**Text:**
=== Begin Enclosure ===
By the time the family began arriving, his occupation had changed to that of beadle.

So what is a beadle?
The office of Beadle has its roots in Anglo-Saxon times and the name derives from the word for “proclaim”. Originally the Beadle would call the town’s people to meetings and act as a messenger for those in authority. However, this parish office developed to the level where we could recognize Mr. Bumble the Dickens’ character from Oliver Twist, overlooking the workhouse. They often wore a distinct uniform and could have duties in regard to the church, education and civil matters. The post was to an extent ceremonial.

We hear some of what Abraham’s duties were from the newspaper’s of the time. It is clear that prior to the development of the police service, Abraham as Beadle was expected to intervene in illegal activities. In 1836, The Bradford Observer contains an account whereby Abraham was able to prove an allegation by Robert Gamble that Robert Turner was hawking cloth without a licence. Turner was charged £10.

In 1838, Abraham stopped Henry Heccles who was driving two carts along Tyrrel Street at the same time. At the County Court he was fined 10 shillings and 12 shillings and 6 pence.

In 1841, Abraham was elected to the position of deputy constable, the chief constables being Thomas Buck and Titus Salt; he was appointed Bye-laws man. In 1841, Abraham as Beadle, was awarded £1 10 shillings. In 1843, the Vestry meeting awarded Abraham 1 shilling and 4pence for killing vermin. This duty would probably come under his bye-law officer post.
=== End Enclosure ===
**Records shown:**
=== Begin Enclosure ===
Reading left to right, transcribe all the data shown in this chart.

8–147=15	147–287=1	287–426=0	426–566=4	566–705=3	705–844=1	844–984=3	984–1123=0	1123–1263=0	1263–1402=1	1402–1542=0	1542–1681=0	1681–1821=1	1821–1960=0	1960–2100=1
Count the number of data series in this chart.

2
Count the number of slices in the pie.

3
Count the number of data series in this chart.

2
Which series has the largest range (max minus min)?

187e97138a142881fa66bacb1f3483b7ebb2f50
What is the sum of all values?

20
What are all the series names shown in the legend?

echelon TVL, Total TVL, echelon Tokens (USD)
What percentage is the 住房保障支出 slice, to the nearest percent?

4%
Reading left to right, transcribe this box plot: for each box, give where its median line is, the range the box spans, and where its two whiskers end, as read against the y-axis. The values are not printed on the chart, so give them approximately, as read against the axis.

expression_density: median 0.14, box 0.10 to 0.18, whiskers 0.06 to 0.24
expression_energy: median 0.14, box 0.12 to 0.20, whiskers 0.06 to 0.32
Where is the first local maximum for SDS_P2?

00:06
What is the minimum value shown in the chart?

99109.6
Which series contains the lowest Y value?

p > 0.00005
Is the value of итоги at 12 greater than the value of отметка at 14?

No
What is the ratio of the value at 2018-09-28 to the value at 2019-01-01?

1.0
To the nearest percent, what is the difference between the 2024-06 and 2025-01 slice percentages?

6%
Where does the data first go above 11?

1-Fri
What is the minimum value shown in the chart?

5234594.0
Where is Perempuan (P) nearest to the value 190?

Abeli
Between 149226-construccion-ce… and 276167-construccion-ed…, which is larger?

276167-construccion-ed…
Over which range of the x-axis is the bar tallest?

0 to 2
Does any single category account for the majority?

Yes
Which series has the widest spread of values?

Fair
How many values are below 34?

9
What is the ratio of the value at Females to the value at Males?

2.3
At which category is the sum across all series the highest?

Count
=== End Enclosure ===
**Tasks to complete:**
1: In the text about the beadle Abraham, what sum did the Vestry meeting award him in 1843 for killing vermin?
2: List every person, other than Abraham, whom the text about the beadle Abraham names by both first name and surname.

**Answer section:**
1: 1 shilling and 4 pence

2: Robert Gamble, Robert Turner, Henry Heccles, Thomas Buck, Titus Salt